Vengono dalla direzione del Buzzi, l'ospedale dei bambini. Una giovane coppia, lei sembra incinta, la pancia si comincia appena a notare. Camminano parlando fitto, le mascherine sul volto ma l'aria felice. Lui tiene in mano un tablet e insieme guardano lo schermo avvicinando i volti, indicandosi reciprocamente qualcosa con l'indice. A un semaforo si fermano, il ragazzo ne approfitta per ingrandire sullo schermo un'immagine azzurrina sul fondo nero. Io che arrivo alle loro spalle per un istante intravvedo qualcosa che palpita, e piccole cifre bianche su un lato. Riconosco quel buio e quella luce diafana: è l'ecografia di un nascituro. Ancora piccolo, pochi centimetri, rannicchiato in posizione fetale. (Ricordo come, quando incinta ero io, mi sbalordiva sentire il regolare, tenace battito del cuore. Preciso, tranquillo: programmato per battere per l'intera vita di un uomo).

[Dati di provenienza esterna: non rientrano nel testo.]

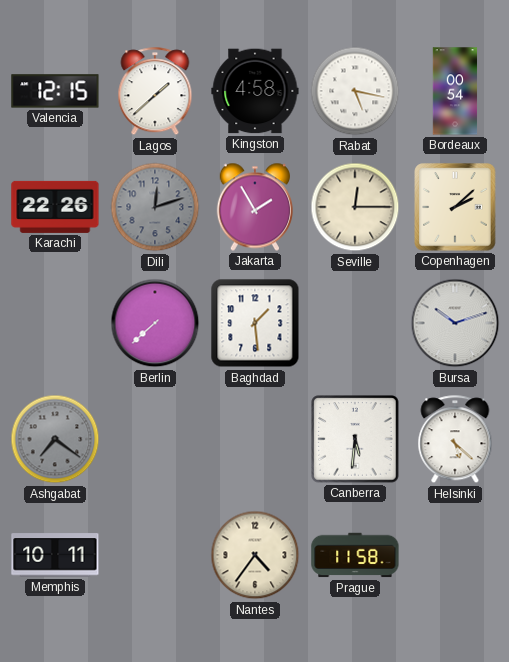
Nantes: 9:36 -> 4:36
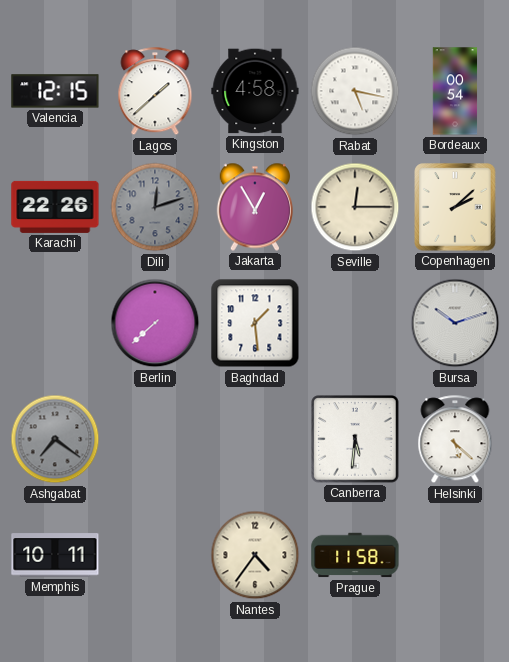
Jakarta: 1:55 -> 12:55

Ma i due ragazzi al semaforo, da cui per discrezione ora ho distolto gli occhi, parlano a voce alta. «Ma che cosa fa ora?» chiede lei meravigliata. E lui, dopo un attimo di stupore: «Si dondola. Sì, si direbbe che salta». La coppia si allontana a braccetto, ridendo, li sento che scherzano fra loro. «Avrà preso da te ..», fa la ragazza.
Attorno, in una triste Milano, le saracinesche abbassate, i tavolini dei bar impilati, i tram che passano veloci e vuoti. Ma, mi dico come contagiata dalla felicità di due sconosciuti, in quell'ecografia un bambino che verrà al mondo in autunno, beato come in paradiso, salta. Nuota nel tepore dolce del suo mare. Fra poco forse comincerà a succhiarsi il pollice, atto in cui spesso l'obiettivo dell'ecografo coglie i nascituri (il pollice, quasi sognando già il seno cui si attaccheranno).
Concepito forse da cinque mesi, nel buio materno un bambino dell'anno 2020 salta. E ora sorrido anch'io, sotto al cielo grigio di questa Milano apparentemente immobile.